Free Engagement Rate Calculator

Calculate your engagement rate on Instagram, TikTok, YouTube Shorts, or YouTube long-form in seconds. Paste in your average likes, comments, and follower count, pick a platform, and this free calculator returns your engagement rate as a percentage plus an instant verdict — top quartile, above median, typical, or below typical — against the 2026 PostPaid creator benchmark for your follower tier.

How the engagement rate formula works

Engagement rate = (likes + comments) ÷ followers × 100. On YouTube long-form the denominator is views, not followers, because a single video's engagement is tied to its audience, not the channel subscriber count.

What counts as a good engagement rate in 2026?
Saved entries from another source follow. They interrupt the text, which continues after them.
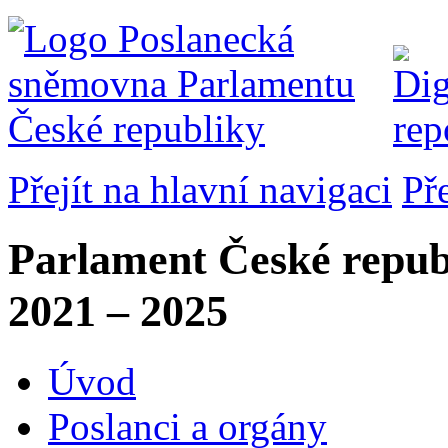
Přejít na hlavní navigaci
Př
Parlament České repub
2021 – 2025
Úvod
Poslanci a orgány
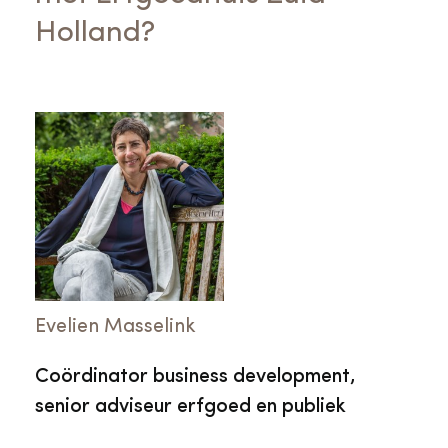
Holland?
Evelien Masselink
Coördinator business development,
senior adviseur erfgoed en publiek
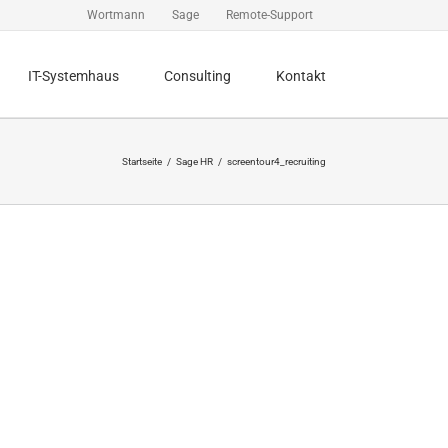
Wortmann
Sage
Remote-Support
IT-Systemhaus
Consulting
Kontakt
Startseite
Sage HR
screentour4_recruiting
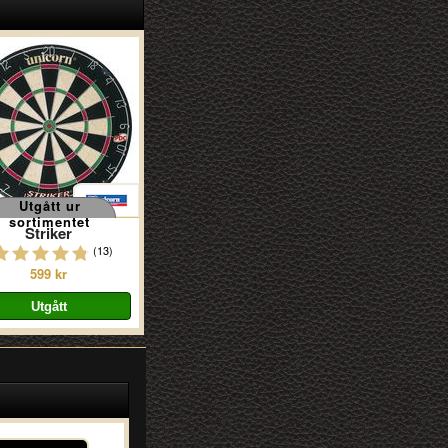
Utgått ur
sortimentet
Striker
(13)
599 kr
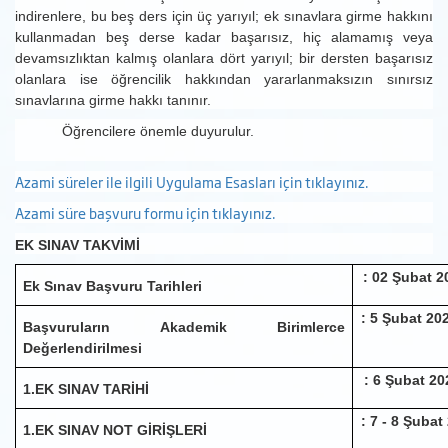
indirenlere, bu beş ders için üç yarıyıl; ek sınavlara girme hakkını
kullanmadan beş derse kadar başarısız, hiç alamamış veya
devamsızlıktan kalmış olanlara dört yarıyıl; bir dersten başarısız
olanlara ise öğrencilik hakkından yararlanmaksızın sınırsız
sınavlarına girme hakkı tanınır.
Öğrencilere önemle duyurulur.
Azami süreler ile ilgili Uygulama Esasları için tıklayınız.
Azami süre başvuru formu için tıklayınız.
EK SINAV TAKVİMİ
: 02 Şubat 2
Ek Sınav Başvuru Tarihleri
: 5 Şubat 20
Başvuruların Akademik Birimlerce
Değerlendirilmesi
: 6 Şubat 20
1.EK SINAV TARİHİ
: 7 - 8 Şubat
1.EK SINAV NOT GİRİŞLERİ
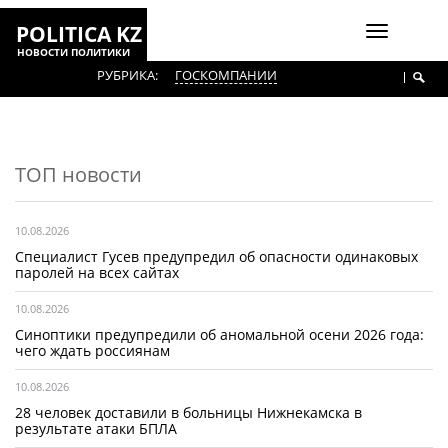
POLITICA KZ
Включить
НОВОСТИ ПОЛИТИКИ
навигаци
РУБРИКА:
ГОСКОМПАНИИ
ТОП новости
10.08.2026
Специалист Гусев предупредил об опасности одинаковых
паролей на всех сайтах
10.08.2026
Синоптики предупредили об аномальной осени 2026 года:
чего ждать россиянам
10.08.2026
28 человек доставили в больницы Нижнекамска в
результате атаки БПЛА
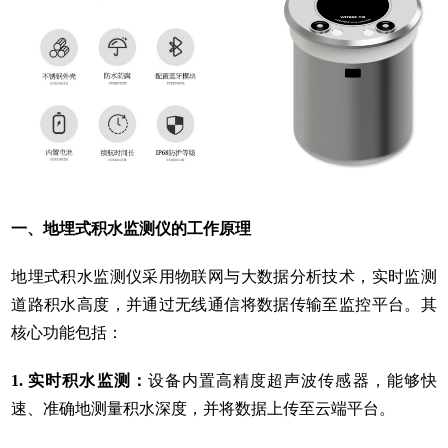
一、地埋式积水监测仪的工作原理
地埋式积水监测仪采用物联网与大数据分析技术，实时监测
道路积水高度，并通过无线通信将数据传输至监控平台。其
核心功能包括：
1. 实时积水监测：
设备内置高精度超声波传感器，能够快
速、准确地测量积水深度，并将数据上传至云端平台。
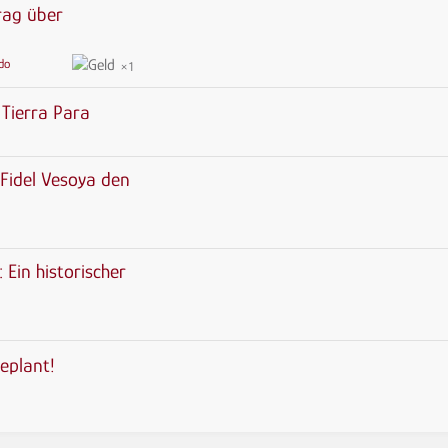
rag über
do
1
 Tierra Para
 Fidel Vesoya den
 Ein historischer
geplant!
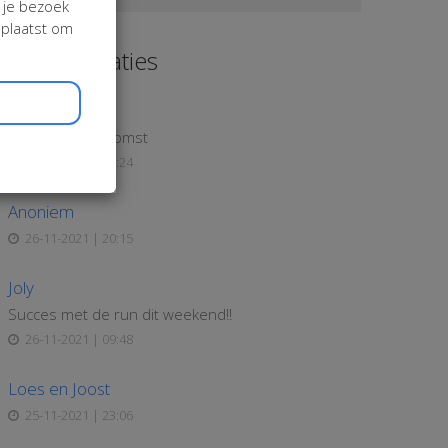
j je bezoek
eplaatst om
aatste donaties
Anoniem
Voor onze toekomst
06-12-2021 | 21:24
Anoniem
26-11-2021 | 20:15
Joly
Succes met de run dit weekend!!
26-11-2021 | 09:48
Loes en Joost
25-11-2021 | 23:06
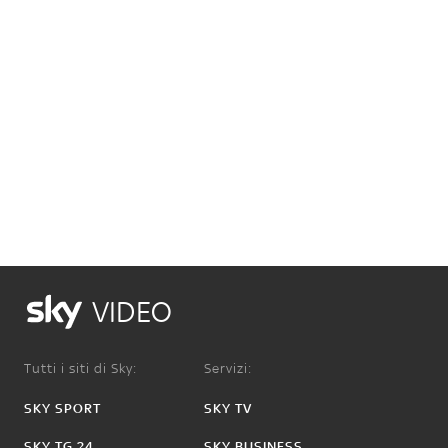
VIDEO
Tutti i siti di Sky:
Servizi:
SKY SPORT
SKY TV
SKY TG 24
SKY BUSINESS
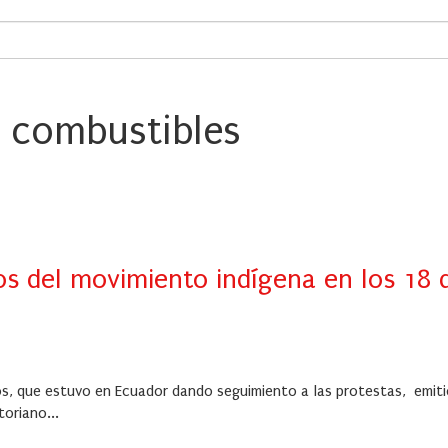
s combustibles
os del movimiento indígena en los 18 
os, que estuvo en Ecuador dando seguimiento a las protestas, emiti
oriano...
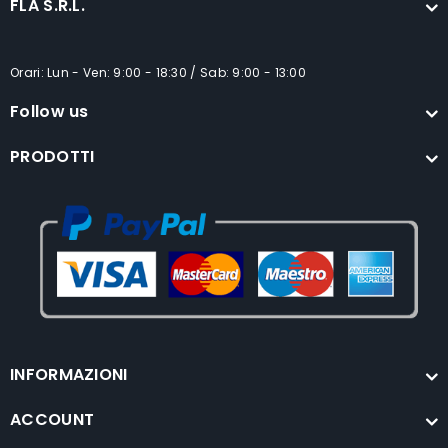
FLA S.R.L.
Orari: Lun - Ven: 9:00 - 18:30 / Sab: 9:00 - 13:00
Follow us
PRODOTTI
INFORMAZIONI
ACCOUNT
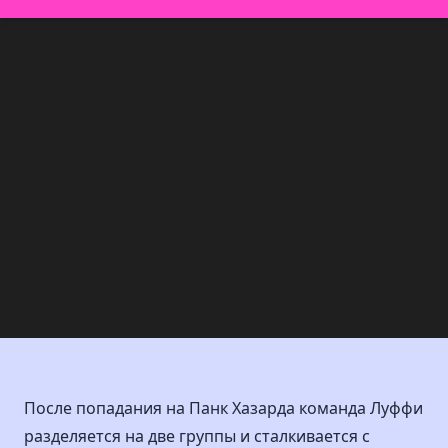
После попадания на Панк Хазарда команда Луффи
разделяется на две группы и сталкивается с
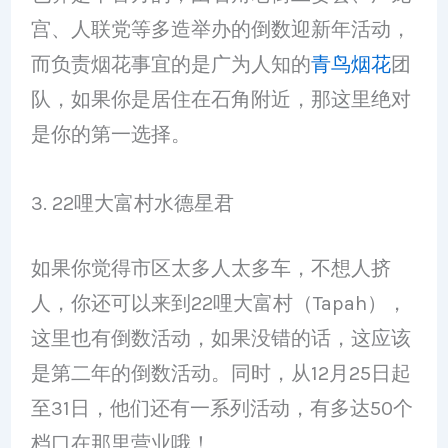
宫、人联党等多造举办的倒数迎新年活动，
而负责烟花事宜的是广为人知的
青鸟烟花
团
队，如果你是居住在石角附近，那这里绝对
是你的第一选择。
3. 22哩大富村水德星君
如果你觉得市区太多人太多车，不想人挤
人，你还可以来到22哩大富村（Tapah），
这里也有倒数活动，如果没错的话，这应该
是第二年的倒数活动。同时，从12月25日起
至31日，他们还有一系列活动，有多达50个
档口在那里营业哦！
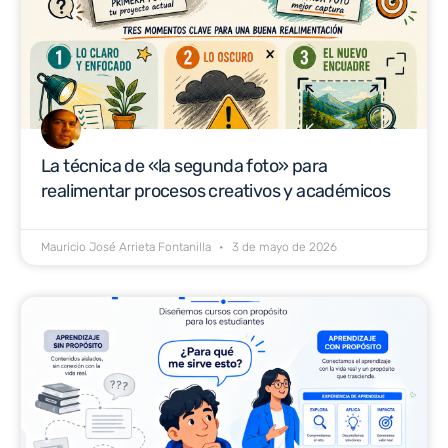
La técnica de «la segunda foto» para
realimentar procesos creativos y académicos
Mauricio José Arrieta Fontanilla
3 de mayo de 2026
Benchmarks come from our 2026 CPE benchmark report.

Frequently asked questions

What counts as a good engagement rate on Instagram in 2026?

For micro-influencers (1K–25K followers), 2.0%–5.0% is the typical range. Above 5% is top-quartile. Nano creators (<1K) often run higher (4%–8%) because tight-knit audiences drive disproportionate engagement. On TikTok the typical micro range is 5%–10%, reflecting the platform's higher baseline engagement.

How is engagement rate calculated?

Engagement rate = (likes + comments) ÷ followers × 100. For YouTube long-form the denominator is views per video, not channel subscribers, because engagement on a single video scales with its actual audience rather than the channel's total subscriber count.

Should I count shares or saves in my engagement rate?

The platform-standard formula uses only likes + comments against followers. Shares and saves are leading indicators of reach and are worth tracking separately — include them in your own internal dashboards, but not in the ER figure you publish on a rate card.

Why is my engagement rate lower than expected?

The most common causes are posting cadence (algorithms reward consistency), audience-follow mismatch (followers who don't actually watch your niche), and platform saturation (older followers drift without unfollowing). Benchmark against your tier and platform before making changes.